▸ Directives
- 1) Answer these questions using the heat press forum post:
(a) How many companies has the poster received samples from so far?
(b) Which company and press model does the poster praise?
(c) Out of the 60 or so presses the poster did, how many went bad?
- 2) Repeat the heat press forum post word for word between "I also want" and "to the press).", inclusive.
- 3) Write the next part of the heat press forum post, picking up right after its final sentence.

##### Text section #####

# Reviews of Transfer Samples from 4 (and Counting) Different Companies! [WIP]



## nicwolf1 (Jun 8, 2011)

Hey All,

I'm a first time poster on TSF, been reading up here for a couple weeks and decided to take the plunge and buy a heat press. I've contacted and received samples from 4 different companies so far, and if you guys have any recommendations of other people to try just let me know! I figured that I'd post my results on here for all you to see, I know that Rodney did the same sort of thing a few years back - he's my inspiration to do this, so thanks!

I also want to give a shout out to Geo Knight and their DK20 press. It may be the first press I've ever used, but it is out-of-this world amazing. The quality is second-to-none, and their customer service is the best I've ever dealt with. I called to ask a question, they took my number down, and ten minutes later I got a call from the owner. Now _thats_ service. Out of 60 some presses that I did, two went bad (and as much as I'd like to say that's due to skill, I've never done this before, so I have to give it up to the press).

##### Provided records #####

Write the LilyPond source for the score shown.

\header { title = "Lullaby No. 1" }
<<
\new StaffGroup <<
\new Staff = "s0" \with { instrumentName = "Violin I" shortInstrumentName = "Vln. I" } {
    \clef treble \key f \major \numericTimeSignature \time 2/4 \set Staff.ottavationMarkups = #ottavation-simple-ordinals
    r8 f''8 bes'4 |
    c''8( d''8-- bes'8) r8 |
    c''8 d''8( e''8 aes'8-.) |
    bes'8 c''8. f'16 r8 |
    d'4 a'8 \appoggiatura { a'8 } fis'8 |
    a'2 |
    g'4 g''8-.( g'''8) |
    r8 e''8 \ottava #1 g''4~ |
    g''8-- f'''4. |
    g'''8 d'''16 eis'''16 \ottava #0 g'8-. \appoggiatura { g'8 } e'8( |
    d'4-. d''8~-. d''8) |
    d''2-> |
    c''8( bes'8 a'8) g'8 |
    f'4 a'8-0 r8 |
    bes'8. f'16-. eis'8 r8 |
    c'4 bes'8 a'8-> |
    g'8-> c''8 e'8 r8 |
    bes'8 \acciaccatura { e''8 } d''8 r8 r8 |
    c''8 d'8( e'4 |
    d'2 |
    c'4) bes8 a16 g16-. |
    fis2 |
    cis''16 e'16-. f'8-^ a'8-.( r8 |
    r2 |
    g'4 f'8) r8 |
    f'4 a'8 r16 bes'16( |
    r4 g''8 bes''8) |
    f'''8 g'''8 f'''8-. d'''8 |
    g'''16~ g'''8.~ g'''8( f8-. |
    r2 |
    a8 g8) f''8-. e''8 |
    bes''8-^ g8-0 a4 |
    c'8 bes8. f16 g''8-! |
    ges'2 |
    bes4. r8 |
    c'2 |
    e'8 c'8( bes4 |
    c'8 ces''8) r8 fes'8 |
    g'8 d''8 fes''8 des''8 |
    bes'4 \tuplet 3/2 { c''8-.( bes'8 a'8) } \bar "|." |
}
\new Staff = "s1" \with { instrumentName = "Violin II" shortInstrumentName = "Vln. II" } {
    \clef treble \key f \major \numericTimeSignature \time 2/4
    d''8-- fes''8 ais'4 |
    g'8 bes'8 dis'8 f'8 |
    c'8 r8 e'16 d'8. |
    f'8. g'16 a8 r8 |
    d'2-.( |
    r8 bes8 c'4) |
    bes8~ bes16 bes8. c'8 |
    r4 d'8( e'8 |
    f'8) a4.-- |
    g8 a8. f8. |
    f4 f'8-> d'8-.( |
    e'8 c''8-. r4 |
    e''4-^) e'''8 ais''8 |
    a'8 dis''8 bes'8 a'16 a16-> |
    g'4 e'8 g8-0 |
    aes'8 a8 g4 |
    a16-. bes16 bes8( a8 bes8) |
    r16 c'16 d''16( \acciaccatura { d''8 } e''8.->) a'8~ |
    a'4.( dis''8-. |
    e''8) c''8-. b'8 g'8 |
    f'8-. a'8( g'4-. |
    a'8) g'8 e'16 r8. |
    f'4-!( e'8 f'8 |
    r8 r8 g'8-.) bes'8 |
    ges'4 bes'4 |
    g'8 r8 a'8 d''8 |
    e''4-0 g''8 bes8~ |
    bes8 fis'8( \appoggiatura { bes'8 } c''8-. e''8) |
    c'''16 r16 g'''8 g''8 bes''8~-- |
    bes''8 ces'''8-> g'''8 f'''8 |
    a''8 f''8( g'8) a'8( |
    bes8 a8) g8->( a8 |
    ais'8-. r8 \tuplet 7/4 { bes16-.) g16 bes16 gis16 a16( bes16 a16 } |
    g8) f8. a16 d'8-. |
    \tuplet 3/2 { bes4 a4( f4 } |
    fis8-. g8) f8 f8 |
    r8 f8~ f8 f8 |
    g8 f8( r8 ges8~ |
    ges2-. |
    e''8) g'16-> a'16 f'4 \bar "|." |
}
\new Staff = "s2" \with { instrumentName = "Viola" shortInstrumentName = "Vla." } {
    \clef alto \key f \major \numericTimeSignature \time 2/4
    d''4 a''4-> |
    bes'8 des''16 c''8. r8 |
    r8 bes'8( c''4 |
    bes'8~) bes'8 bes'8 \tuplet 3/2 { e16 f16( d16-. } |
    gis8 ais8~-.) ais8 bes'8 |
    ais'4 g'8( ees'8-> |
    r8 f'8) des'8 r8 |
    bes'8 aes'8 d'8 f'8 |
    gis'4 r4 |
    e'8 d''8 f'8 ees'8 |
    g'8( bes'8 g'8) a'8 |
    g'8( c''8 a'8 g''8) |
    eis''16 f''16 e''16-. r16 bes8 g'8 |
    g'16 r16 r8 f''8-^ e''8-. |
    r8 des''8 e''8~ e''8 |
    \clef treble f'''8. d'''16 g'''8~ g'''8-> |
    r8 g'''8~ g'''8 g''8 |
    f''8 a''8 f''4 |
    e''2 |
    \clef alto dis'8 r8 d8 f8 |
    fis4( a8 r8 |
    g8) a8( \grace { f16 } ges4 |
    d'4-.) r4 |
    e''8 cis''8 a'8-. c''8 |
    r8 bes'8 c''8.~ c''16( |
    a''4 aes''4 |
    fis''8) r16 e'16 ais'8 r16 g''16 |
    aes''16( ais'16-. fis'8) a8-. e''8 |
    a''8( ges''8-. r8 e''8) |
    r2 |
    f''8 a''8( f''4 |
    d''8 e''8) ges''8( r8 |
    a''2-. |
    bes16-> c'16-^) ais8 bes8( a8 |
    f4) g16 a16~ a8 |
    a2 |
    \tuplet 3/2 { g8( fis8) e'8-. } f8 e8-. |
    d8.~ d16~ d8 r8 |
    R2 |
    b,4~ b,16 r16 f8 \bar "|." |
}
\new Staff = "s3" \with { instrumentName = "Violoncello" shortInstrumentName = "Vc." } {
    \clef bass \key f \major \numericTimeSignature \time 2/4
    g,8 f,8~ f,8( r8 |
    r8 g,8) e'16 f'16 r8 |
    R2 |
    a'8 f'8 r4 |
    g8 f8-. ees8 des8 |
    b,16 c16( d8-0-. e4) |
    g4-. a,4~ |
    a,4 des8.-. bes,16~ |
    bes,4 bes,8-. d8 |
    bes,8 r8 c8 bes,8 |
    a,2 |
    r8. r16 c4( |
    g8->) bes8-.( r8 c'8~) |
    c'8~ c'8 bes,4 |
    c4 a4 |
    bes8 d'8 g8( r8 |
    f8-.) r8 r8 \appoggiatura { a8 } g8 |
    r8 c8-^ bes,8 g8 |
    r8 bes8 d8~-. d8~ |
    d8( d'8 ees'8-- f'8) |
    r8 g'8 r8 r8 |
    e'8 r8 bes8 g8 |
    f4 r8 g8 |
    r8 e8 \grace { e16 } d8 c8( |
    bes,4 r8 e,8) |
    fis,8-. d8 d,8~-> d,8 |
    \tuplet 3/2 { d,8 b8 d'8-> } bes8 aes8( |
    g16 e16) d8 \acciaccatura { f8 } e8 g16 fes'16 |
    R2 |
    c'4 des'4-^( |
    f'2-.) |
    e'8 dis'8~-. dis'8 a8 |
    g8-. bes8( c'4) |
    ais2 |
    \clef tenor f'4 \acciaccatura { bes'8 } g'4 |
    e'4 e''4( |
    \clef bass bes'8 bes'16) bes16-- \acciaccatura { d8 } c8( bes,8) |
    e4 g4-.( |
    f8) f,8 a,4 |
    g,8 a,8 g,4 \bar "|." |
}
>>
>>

#####

▸ The answers
- 1)
(a) 4
(b) Geo Knight, DK20
(c) Two

- 2)
I also want to give a shout out to Geo Knight and their DK20 press. It may be the first press I've ever used, but it is out-of-this world amazing. The quality is second-to-none, and their customer service is the best I've ever dealt with. I called to ask a question, they took my number down, and ten minutes later I got a call from the owner. Now _thats_ service. Out of 60 some presses that I did, two went bad (and as much as I'd like to say that's due to skill, I've never done this before, so I have to give it up to the press).

- 3)
I suppose I should get on with it, I made a list as I went of details for each different type of transfer, and if I have time and there's enough demand, I'll upload pictures for the transfers!

*Companies Contacted:*

VersaTrans
Transfer Express
Dowling Graphics
F&M


----------



## larry (Mar 6, 2007)

Nicwolf1,

As the owner of Dowlinf Graphics I would like to know what were the results of my company. Good or bad. You can call me or email me. Good Printing!

Thanks,
Larry @ dowlinggraphics . com
800-749-6933


----------



## proworlded (Oct 3, 2006)

Good luck with your new press. It is an excellent choice. Also, all of the transfer companies that you received samples from are very good sources for custom transfers.


----------



## wormil (Jan 7, 2008)

I'm curious about the samples from Dowling as what they sent me were heavy compared to everyone else yet they get rave reviews on this board. I need someone reliable for multicolor transfers that aren't rubbery.


----------



## nicwolf1 (Jun 8, 2011)

Larry - I emailed Gwen just last night and told her that I was beyond impressed with your transfers. All the spot color ones had an amazingly soft hand. The full color transfers were a little more... thick? I'm not sure what the proper term is for that feeling. But even then they were the nicest full color samples I tried. I've got a big order coming up and your quality plus your prices means you will for sure be getting my business.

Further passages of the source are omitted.